As with the later Nicene debates, what is at stake theologically hangs just as much on distinction as it does on sameness. Whatever ομοούσιος means, it does not mean that the names of the Father and the Son can be used interchangeably, as if there is no distinction between them. One could run wild with the identification between Christ and Scripture and say that, since Christ is divine, God is the Bible, and that, consequently, our relationship with God is secured by our literary acumen. But this is neither what Behr nor what the Fathers under examination are saying. What is being said is both simple and necessary if Christian theology is to be Christian in any meaningful sense: the Gospel just is the place where we are given to know who God is in Jesus Christ and the apostles of this Gospel name this Christ as being in accordance with the Scriptures.
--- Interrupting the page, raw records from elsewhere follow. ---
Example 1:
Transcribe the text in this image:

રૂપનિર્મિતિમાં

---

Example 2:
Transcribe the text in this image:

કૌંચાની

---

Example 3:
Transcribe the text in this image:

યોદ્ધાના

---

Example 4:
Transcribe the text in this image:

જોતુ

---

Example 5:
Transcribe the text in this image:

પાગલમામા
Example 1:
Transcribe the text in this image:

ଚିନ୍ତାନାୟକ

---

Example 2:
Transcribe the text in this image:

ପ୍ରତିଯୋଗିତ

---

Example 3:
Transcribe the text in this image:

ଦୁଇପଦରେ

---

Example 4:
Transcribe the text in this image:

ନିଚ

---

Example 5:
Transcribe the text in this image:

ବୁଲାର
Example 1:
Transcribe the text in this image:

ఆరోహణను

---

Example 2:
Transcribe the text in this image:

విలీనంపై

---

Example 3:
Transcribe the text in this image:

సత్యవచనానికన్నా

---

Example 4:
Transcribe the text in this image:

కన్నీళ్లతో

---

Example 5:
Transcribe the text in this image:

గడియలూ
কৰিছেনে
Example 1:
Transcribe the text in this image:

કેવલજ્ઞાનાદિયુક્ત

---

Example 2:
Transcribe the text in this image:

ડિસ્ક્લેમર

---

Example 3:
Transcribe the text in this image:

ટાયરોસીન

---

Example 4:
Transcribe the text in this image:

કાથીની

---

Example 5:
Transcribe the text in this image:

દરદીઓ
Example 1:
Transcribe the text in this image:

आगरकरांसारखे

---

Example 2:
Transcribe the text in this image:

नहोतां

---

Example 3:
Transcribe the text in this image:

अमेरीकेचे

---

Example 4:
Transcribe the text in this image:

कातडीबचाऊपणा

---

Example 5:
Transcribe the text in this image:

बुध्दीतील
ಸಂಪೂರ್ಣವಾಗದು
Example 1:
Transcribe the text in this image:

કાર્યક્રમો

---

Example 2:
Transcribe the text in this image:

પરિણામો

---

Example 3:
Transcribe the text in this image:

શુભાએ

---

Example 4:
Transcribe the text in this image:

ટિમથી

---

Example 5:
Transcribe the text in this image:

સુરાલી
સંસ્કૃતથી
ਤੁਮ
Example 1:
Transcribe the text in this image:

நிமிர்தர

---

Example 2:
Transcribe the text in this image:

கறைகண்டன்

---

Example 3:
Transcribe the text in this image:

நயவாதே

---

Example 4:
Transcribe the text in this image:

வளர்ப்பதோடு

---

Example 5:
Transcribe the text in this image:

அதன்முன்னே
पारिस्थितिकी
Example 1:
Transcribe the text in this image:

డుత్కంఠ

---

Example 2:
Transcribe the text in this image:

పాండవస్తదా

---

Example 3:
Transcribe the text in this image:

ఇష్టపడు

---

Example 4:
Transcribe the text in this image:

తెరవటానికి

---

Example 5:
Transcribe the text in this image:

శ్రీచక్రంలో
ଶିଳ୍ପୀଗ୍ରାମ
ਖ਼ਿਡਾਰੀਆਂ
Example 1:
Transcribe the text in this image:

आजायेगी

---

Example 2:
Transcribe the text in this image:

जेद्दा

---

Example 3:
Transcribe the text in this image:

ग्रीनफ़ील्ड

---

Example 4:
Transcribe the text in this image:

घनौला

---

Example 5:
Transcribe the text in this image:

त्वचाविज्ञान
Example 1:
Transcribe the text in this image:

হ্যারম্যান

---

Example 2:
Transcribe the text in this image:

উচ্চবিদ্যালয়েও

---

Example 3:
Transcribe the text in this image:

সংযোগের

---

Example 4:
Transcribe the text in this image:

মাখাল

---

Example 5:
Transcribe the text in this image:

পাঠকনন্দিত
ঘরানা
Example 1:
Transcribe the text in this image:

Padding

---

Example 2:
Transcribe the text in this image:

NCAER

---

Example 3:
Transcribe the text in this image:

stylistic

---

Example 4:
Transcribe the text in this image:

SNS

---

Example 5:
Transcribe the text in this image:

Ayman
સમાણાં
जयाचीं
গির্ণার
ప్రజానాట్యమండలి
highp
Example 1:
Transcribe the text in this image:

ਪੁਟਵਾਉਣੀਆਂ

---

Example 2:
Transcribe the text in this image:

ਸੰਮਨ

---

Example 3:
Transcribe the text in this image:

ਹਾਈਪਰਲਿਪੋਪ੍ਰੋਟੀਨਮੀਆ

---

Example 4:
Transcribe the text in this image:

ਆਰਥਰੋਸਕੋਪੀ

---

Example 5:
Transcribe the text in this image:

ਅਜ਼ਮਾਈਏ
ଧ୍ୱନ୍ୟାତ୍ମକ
The distinctions to be drawn between the various nouns in such a claim self-evidently point to the Father’s and the Son’s transcendence of text alone and move us to return to what Behr’s own text says, which is that “literary” is to be taken “in a broad sense” to include reading, yes, but also hearing and understanding. How can Christianity even begin to be articulated apart from these categories? God is not confined to the Scriptures but, in grace, he gives himself to be known in his Son, in accordance with these Scriptures. And this revelation is God’s glory precisely because divinity itself is manifest in the giving of God’s own Son.
As we find ourselves on the way to the anniversary of Nicaea, reflecting on its own crystallizing terms, there is surely no better place to begin than where God has given Godself to be known once and for all, in the Gospel of Jesus Christ. Behr’s volume challenges us to think afresh about this starting point and, consequently, about the task of theology as a whole.